Contributions of climate to genetic divergence
Eight climate factors were included in the analysis of the contribution of climate to genetic divergence (Fig. 3C). A total of 272 SNPs were scanned by BayeScan and three GEA methods as significant outliers (Fig. 3D; Fig. S6). We observed a substantial intersection between the results of RDA and BayEnv regardless of whether the former accounted for population structure; 31 and 41 of the SNPs detected by BayEnv (i.e., 24% of each set) were detected by RDA.raw and RDA.correct, respectively. We also observed a sizable intersection (i.e., 33 SNPs; 20%) between the RDA.raw and RDA.correct sets. The 89 SNPs that were detected by at least two methods were considered putative adaptive SNPs (Fig. S3D). Forward selection also identified genetic structure (PC1-PC2) and BIO18 as the only significant predictors explaining the genetic allele frequencies of adaptive loci (Table S5). The 89 adaptive SNPs belonged to 34 of the 51 genes enriched in this study. Many of these are protein-coding genes that are known to be involved in the adaptation of other species. A complete list of genes, potential functions, and associated climate variables is given in Table S6.

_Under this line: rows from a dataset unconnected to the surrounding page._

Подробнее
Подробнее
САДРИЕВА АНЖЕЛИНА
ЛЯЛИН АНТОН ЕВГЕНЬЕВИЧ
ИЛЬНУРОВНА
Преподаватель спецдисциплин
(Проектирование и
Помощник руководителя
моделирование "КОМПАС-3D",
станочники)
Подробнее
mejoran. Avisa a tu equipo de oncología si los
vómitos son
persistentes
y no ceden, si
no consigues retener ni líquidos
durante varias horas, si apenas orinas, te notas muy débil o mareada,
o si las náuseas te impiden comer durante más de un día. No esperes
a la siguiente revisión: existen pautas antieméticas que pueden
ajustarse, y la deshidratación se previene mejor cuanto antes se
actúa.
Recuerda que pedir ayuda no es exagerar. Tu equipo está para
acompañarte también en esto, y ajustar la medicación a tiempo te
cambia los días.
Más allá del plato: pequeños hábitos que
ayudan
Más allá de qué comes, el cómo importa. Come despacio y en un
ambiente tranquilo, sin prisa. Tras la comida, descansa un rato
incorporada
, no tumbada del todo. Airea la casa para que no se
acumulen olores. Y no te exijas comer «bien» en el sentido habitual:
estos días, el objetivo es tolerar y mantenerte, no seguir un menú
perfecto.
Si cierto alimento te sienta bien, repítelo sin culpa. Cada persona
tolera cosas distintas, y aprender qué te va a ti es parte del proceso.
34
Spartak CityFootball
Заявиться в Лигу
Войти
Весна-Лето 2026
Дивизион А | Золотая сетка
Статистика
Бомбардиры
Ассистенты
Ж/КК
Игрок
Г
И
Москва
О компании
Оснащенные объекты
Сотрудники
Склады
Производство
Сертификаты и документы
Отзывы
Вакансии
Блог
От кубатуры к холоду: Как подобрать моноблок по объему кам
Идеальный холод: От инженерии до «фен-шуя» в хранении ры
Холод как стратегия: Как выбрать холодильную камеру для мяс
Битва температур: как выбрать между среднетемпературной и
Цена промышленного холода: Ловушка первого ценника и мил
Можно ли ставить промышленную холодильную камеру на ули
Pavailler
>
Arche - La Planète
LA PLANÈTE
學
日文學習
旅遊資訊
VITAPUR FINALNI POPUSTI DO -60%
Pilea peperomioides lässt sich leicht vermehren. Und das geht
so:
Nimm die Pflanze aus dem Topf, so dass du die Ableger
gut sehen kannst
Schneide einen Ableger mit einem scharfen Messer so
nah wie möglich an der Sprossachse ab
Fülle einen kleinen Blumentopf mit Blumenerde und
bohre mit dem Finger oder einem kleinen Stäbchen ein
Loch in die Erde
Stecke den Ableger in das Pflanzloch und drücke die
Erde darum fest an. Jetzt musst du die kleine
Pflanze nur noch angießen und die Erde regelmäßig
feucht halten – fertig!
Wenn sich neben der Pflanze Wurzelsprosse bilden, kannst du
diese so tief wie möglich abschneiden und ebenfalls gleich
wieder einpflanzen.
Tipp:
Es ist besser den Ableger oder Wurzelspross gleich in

Climate, demography, and geography together explained 71% of the variance by pRDA (Table 2; Fig. S6). When two of the three factors were controlled, demography was the only significant predictor, explaining 52.1% of the total variance, whereas pure climate and pure geography explained 1% and 2% of the total variance, respectively. These results suggest that the breaking of species boundaries by genetic groupings (e.g., Fig. 2B) due to hybridization may play a stronger role in enhancing the genetic diversity of these species within Taiwan Island than differentiation caused by geographic or climate barriers. Notably, 16.3% of the variance was confounded among the predictors (Table 2), suggesting some degree of collinearity among genetic structure, climate, and geography.